• [TASK GOAL]
Only the lines below from the one containing "right, bottom; pixels)" to the one containing "165, 44, 169]" should be repeated, both included and unchanged.

:::

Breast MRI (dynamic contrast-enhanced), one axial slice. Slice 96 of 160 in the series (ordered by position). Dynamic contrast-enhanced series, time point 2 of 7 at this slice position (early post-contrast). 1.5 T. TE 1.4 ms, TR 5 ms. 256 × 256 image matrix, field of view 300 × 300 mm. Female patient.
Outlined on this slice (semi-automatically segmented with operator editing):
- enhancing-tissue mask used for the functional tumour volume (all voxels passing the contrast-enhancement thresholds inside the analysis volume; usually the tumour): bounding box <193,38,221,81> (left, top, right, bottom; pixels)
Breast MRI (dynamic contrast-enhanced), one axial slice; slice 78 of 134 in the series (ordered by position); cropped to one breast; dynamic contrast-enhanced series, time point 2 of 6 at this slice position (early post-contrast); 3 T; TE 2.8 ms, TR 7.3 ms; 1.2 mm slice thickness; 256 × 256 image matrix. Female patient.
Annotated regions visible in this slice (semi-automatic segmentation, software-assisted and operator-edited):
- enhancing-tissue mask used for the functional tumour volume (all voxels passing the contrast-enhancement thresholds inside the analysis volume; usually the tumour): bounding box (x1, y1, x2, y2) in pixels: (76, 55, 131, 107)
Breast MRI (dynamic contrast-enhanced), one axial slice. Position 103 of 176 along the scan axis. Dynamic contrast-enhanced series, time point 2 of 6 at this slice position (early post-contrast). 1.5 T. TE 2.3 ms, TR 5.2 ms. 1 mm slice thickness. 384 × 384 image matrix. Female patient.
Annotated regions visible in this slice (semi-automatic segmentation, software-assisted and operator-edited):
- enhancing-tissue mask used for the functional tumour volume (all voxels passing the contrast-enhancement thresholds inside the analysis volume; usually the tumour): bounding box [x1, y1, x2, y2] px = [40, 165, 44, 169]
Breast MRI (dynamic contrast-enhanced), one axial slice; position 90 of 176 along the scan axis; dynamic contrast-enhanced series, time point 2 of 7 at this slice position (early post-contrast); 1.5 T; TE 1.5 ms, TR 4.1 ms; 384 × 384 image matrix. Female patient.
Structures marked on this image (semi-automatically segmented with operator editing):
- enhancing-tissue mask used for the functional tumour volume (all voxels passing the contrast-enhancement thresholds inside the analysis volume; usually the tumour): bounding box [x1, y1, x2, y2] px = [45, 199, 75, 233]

:::

• [ANSWER SECTION]
- enhancing-tissue mask used for the functional tumour volume (all voxels passing the contrast-enhancement thresholds inside the analysis volume; usually the tumour): bounding box <193,38,221,81> (left, top, right, bottom; pixels)
Breast MRI (dynamic contrast-enhanced), one axial slice; slice 78 of 134 in the series (ordered by position); cropped to one breast; dynamic contrast-enhanced series, time point 2 of 6 at this slice position (early post-contrast); 3 T; TE 2.8 ms, TR 7.3 ms; 1.2 mm slice thickness; 256 × 256 image matrix. Female patient.
Annotated regions visible in this slice (semi-automatic segmentation, software-assisted and operator-edited):
- enhancing-tissue mask used for the functional tumour volume (all voxels passing the contrast-enhancement thresholds inside the analysis volume; usually the tumour): bounding box (x1, y1, x2, y2) in pixels: (76, 55, 131, 107)
Breast MRI (dynamic contrast-enhanced), one axial slice. Position 103 of 176 along the scan axis. Dynamic contrast-enhanced series, time point 2 of 6 at this slice position (early post-contrast). 1.5 T. TE 2.3 ms, TR 5.2 ms. 1 mm slice thickness. 384 × 384 image matrix. Female patient.
Annotated regions visible in this slice (semi-automatic segmentation, software-assisted and operator-edited):
- enhancing-tissue mask used for the functional tumour volume (all voxels passing the contrast-enhancement thresholds inside the analysis volume; usually the tumour): bounding box [x1, y1, x2, y2] px = [40, 165, 44, 169]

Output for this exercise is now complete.